With a bank card you can gamble at a casino, buy guns, drugs, alcohol, pornography, everything and anything you desire, but some banks and charge card companies wish to prohibit you from employing their facilities to purchase crypto currencies? There should be some believable reasons, and they are NOT the reasons stated.
A very important factor that banks are scared of is how difficult it would be to confiscate CC holdings when the charge card holder defaults on payment. It would be much more difficult than re-possessing a house or a car. A crypto wallet’s private keys can be put on a memory stick or a piece of paper and easily taken off the united states, with little or no trace of its whereabouts. There can be quite a high value in some crypto wallets, and the charge card debt may never be repaid, leading to a declaration of bankruptcy and a substantial loss for the bank. The wallet still offers the crypto currency, and the dog owner can later access the private keys and use a local CC Exchange in a foreign country to convert and pocket the money. A nefarious scenario indeed.

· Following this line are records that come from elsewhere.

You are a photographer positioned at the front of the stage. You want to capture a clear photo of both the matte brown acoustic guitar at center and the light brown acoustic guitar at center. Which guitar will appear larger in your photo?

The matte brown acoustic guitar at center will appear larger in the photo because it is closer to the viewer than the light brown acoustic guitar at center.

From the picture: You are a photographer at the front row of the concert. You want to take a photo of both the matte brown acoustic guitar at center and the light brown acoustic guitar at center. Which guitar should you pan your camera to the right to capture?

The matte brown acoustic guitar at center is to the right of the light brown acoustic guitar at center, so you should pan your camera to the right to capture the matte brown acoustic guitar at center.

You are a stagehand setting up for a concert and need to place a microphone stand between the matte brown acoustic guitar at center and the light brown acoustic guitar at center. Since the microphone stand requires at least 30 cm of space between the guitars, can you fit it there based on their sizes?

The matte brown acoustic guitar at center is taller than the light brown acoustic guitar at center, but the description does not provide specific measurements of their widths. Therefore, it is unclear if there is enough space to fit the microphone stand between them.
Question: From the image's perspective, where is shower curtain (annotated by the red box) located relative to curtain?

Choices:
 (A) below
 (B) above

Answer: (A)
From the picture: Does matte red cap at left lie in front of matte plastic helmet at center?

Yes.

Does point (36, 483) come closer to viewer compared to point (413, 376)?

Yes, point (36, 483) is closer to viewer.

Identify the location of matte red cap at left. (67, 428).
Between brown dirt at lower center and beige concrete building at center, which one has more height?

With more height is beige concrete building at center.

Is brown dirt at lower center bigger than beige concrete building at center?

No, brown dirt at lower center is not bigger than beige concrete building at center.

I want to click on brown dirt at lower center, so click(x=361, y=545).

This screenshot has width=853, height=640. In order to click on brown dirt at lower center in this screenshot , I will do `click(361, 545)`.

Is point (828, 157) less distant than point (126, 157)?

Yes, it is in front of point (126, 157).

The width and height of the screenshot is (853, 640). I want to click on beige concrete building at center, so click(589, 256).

We are certainly not advocating this type of unlawful behavior, however the banks are alert to the likelihood and many of them wish to shut it down. This can’t happen with debit cards because the banks are never out-of-pocket – the money comes out of your account immediately, and only if there is enough of your hard earned money there to begin with. We struggle to find any honesty in the bank’s story about curtailing gambling and risk taking. It’s interesting that Canadian banks aren’t jumping with this bandwagon, perhaps realizing that the stated reasons for doing so can be bogus. The fallout from these actions is that investors and people are now conscious that charge card companies and banks really do have the ability to restrict what you can aquire using their credit card. This isn’t how they advertise their cards, and it is likely a shock to most users, who’re quite used to deciding for themselves what they’ll purchase, especially from CC Exchanges and the rest of the merchants who’ve established Merchant Agreements with your banks. The Exchanges have inked nothing wrong – neither have you – but fear and greed in the banking industry is causing strange items to happen. This further illustrates the degree to that the banking industry feels threatened by Crypto Currencies. IEO Launchpad
Now there’s little cooperation, trust, or understanding between the fiat money world and the CC world. The CC world doesn’t have central controlling body where regulations can be implemented across the board, and that leaves each country all over the world trying to find out what to do. China has made a decision to ban CC’s, Singapore and Japan embrace them, and a great many other countries continue to be scratching their heads. What they’ve in common is that they would like to collect taxes on CC investment profits. This isn’t too unlike the first days of digital music, with the internet facilitating the unfettered proliferation and distribution of unlicensed music. Digital music licensing schemes were eventually developed and accepted, as listeners were OK with paying a little due to their music, as opposed to endless pirating, and the music industry (artists, producers, record companies) were OK with reasonable licensing fees as opposed to nothing. Can there be compromise in the ongoing future of fiat and digital currencies? As people all over the world have more frustrated with outrageous bank profits and bank overreach to their lives, there’s hope that consumers will soon be regarded with respect and not be forever saddled with high costs and unwarranted restrictions.